The array controller won't simply turn around and ask you for fresh data; that would imply it exists solely to make it harder for you to bind the table view to your array, and that isn't the case. It's a controller; its job is to own (a copy of) the array and maintain its order and the user's selection of some subset of its objects.
Therefore, you need the array controller to find out when you add items to your array. The best way to make this happen is to bind the array controller's contentArray to a property of your controller, and update that property in a KVO-compliant manner.
That means:
Create the mutable array in your init method. (And, of course, release it in dealloc.)
Implement the array accessor methods, plus addTracksObject: and removeTracksObject: (which are technically set accessor methods, so KVO will ignore them for an array property) for your convenience.
To add a track, send yourself an addTracksObject: message.

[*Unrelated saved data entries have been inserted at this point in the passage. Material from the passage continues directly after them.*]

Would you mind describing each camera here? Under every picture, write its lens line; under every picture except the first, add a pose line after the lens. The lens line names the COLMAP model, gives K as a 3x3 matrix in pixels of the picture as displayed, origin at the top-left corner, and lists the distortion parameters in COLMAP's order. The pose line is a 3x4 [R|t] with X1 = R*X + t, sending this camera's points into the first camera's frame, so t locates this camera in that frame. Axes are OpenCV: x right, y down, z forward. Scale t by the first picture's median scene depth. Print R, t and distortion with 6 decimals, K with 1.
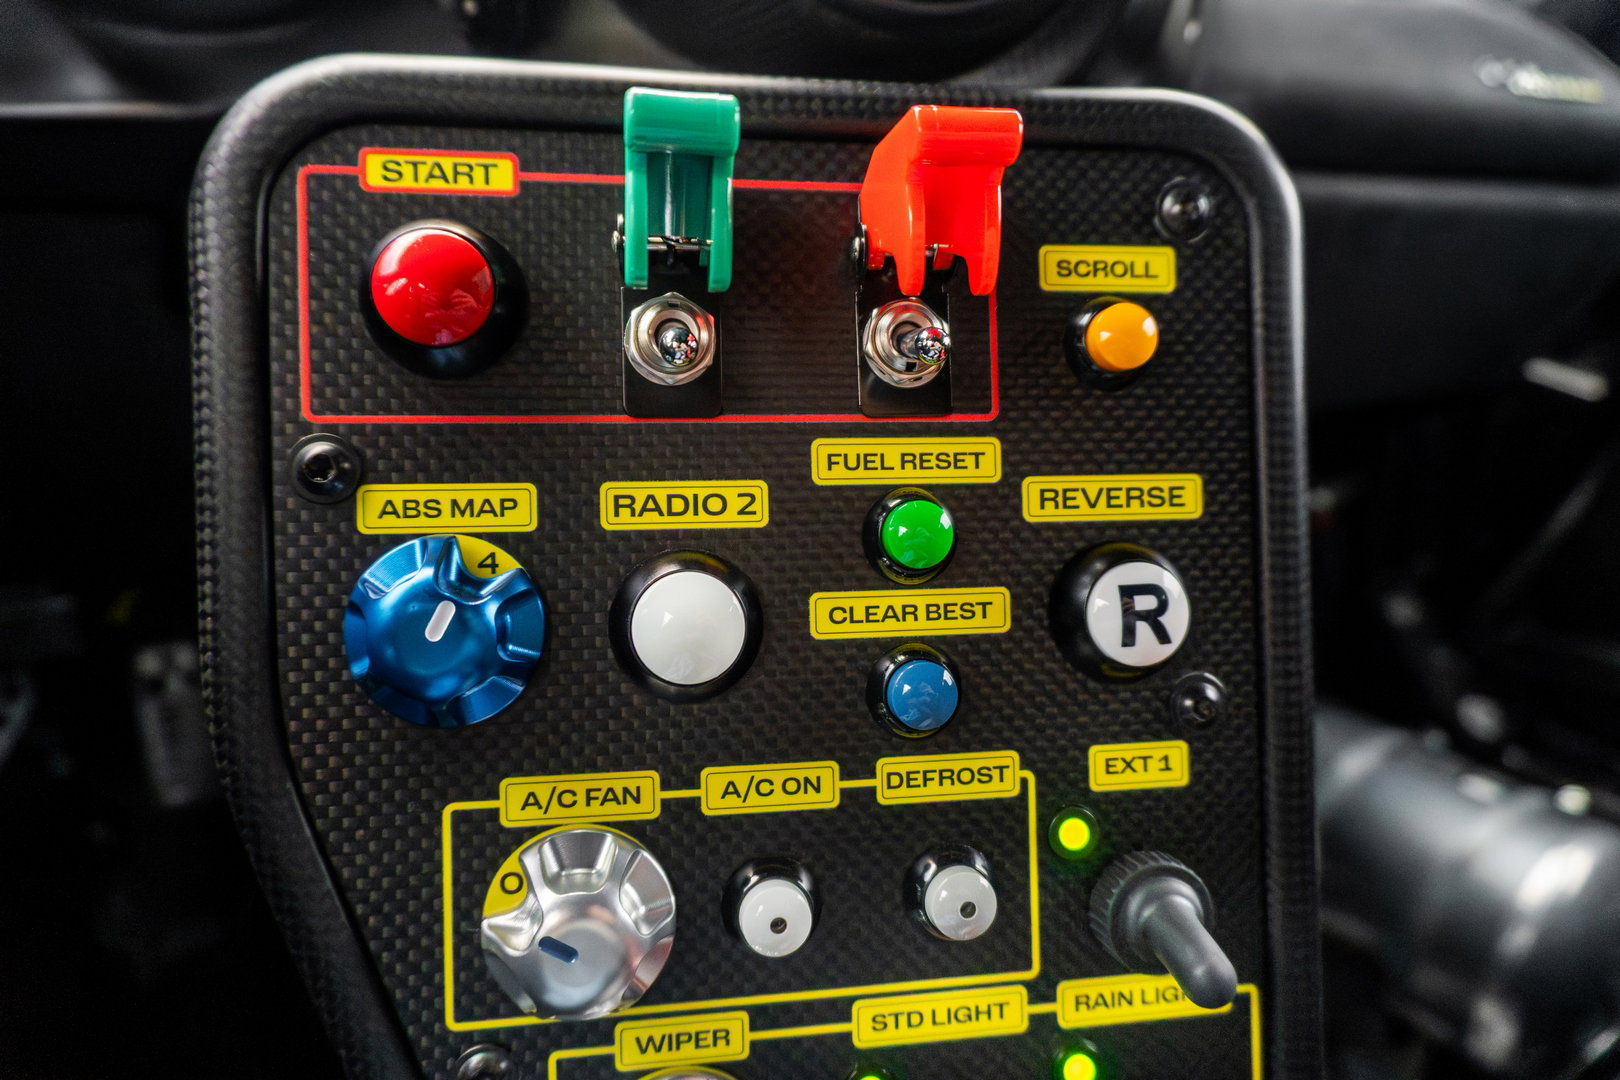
lens RADIAL K [[1059.9, 0, 810.0], [0, 1059.9, 540.0], [0, 0, 1]] dist [0.001446, 0.001253]
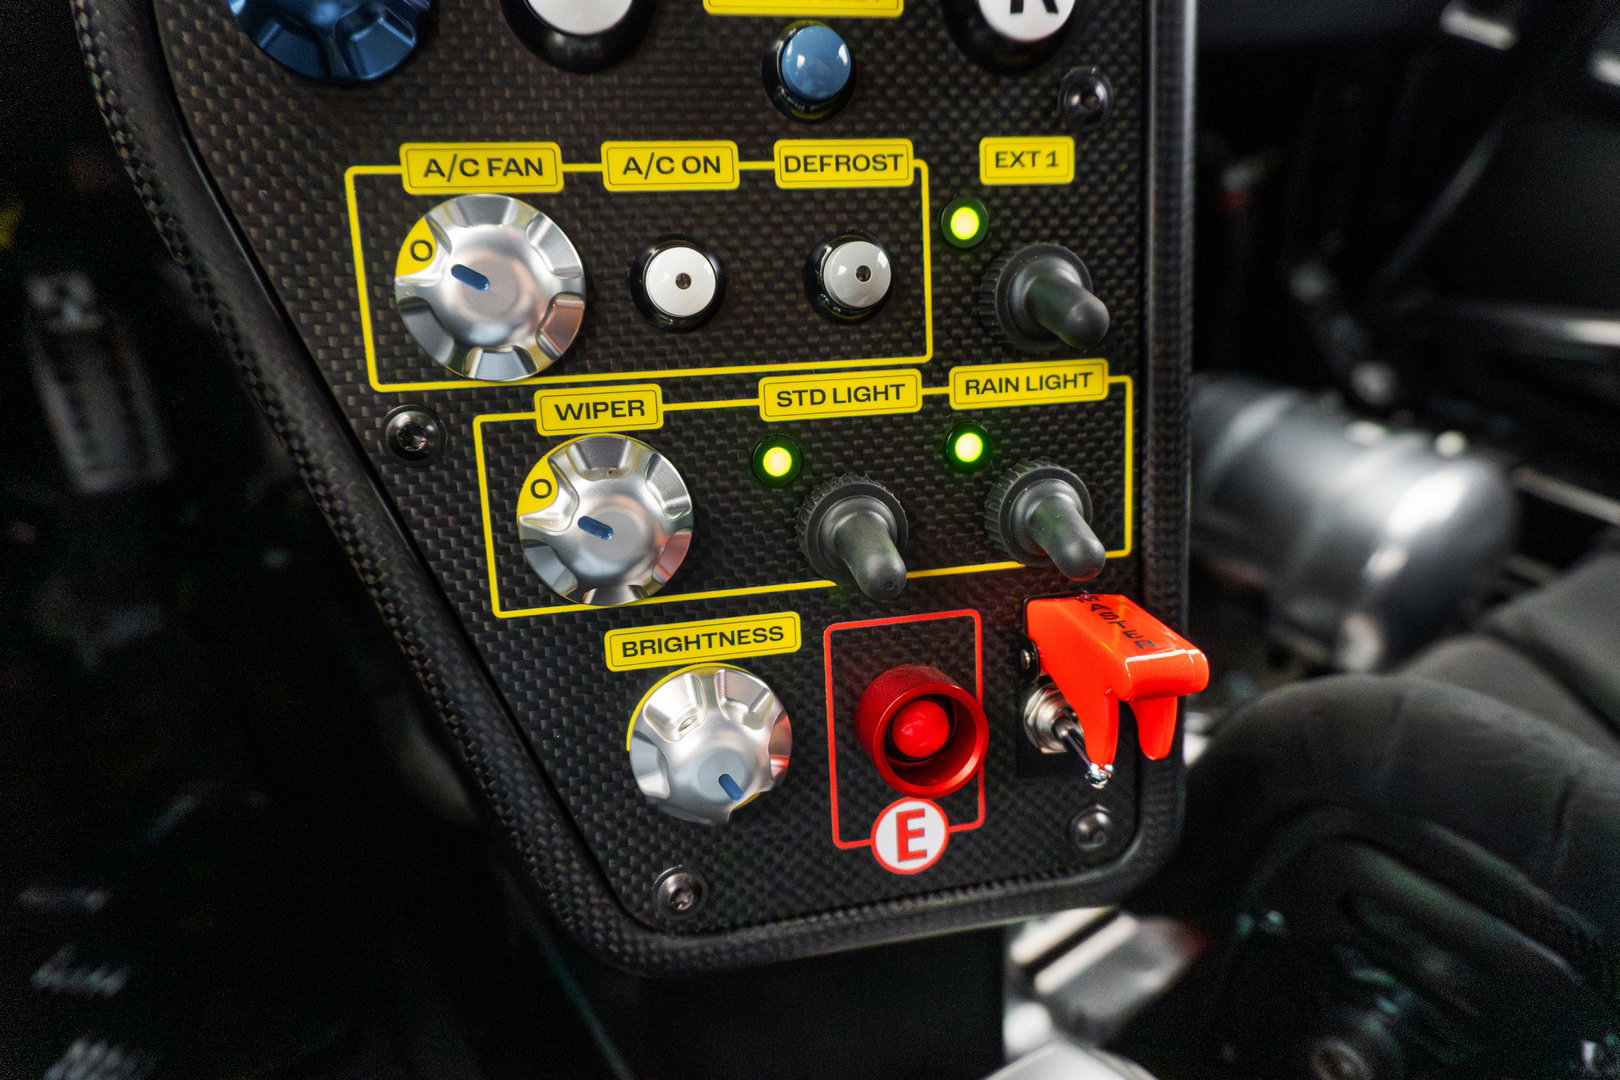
lens RADIAL K [[1059.9, 0, 810.0], [0, 1059.9, 540.0], [0, 0, 1]] dist [0.001446, 0.001253]
pose [[0.997520, -0.036872, 0.059956, 0.021893], [0.024867, 0.981493, 0.189875, 0.395645], [-0.065848, -0.187913, 0.979976, -0.081907]]
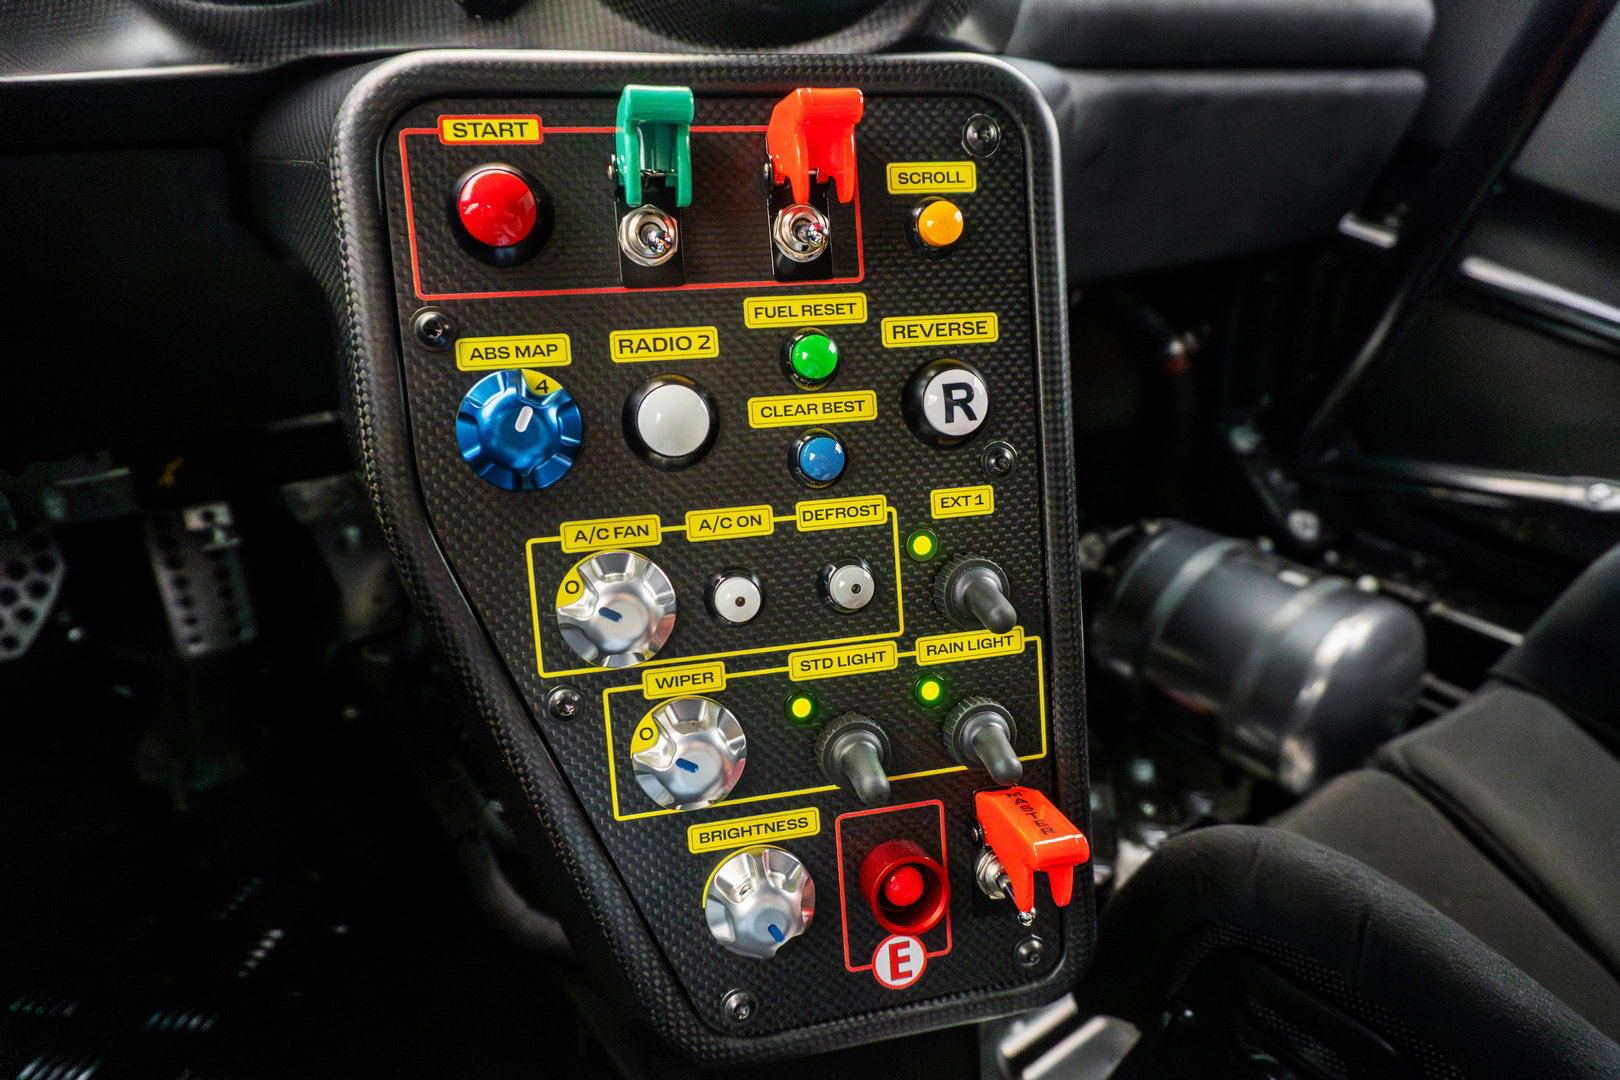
lens RADIAL K [[1075.0, 0, 810.0], [0, 1075.0, 540.0], [0, 0, 1]] dist [-0.006159, 0.000838]
pose [[0.996075, -0.055458, 0.068989, -0.029902], [0.047655, 0.992786, 0.110022, 0.087385], [-0.074593, -0.106303, 0.991532, -0.602731]]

You should respond to that by sending yourself an insertObject:inTracksAtIndex: message (with [self countOfTracks] for the index, unless you want to do an insort), and you should respond to insertObject:inTracksAtIndex: by sending your tracks array an insertObject:atIndex: message.
As I mentioned, KVO will ignore addFooObject: and removeFooObject: when foo is an NSArray property, considering those only NSSet-property accessors, so you need to implement them on top of insertObject:inFooAtIndex: and removeObjectFromFooAtIndex: because those are array accessors, which means KVO will react to them.
Step 3, as I just described it, will be pretty slow, because it will cause the array controller to re-fetch your property and the table view to re-fetch the array controller's arrangedObjects at least once each for every row you add.
So, you should maintain your batch-adding behavior with this alternate step 3:
Implement insertTracks:atIndexes:, and pass it an array of one batch of (e.g., 100 or 1000) tracks and an index set formed by [NSIndexSet indexSetWithRange:(NSRange){ [self countOfTracks], countOfBatch }]. You'll also need to implement removeTracksAtIndexes:, only because KVO will ignore each insert method if you don't also have its counterpart.
You probably should have the array controller set to attempt to preserve the selection, so as not to frustrate the user too much while you're still bringing in rows.
Also, you may want to create the objects on a background thread, periodically sending yourself another batch to add using a main-thread perform. I'm ordinarily an advocate of doing things on the main thread run loop whenever possible, but this sort of thing could easily make your interface laggy while your periodic load builds up another batch.
You need to call setNeedsDisplay:YES on your table view on the main thread. Don't call it from a background thread. All Cocoa UI calls must be done on the main thread or weird things happen.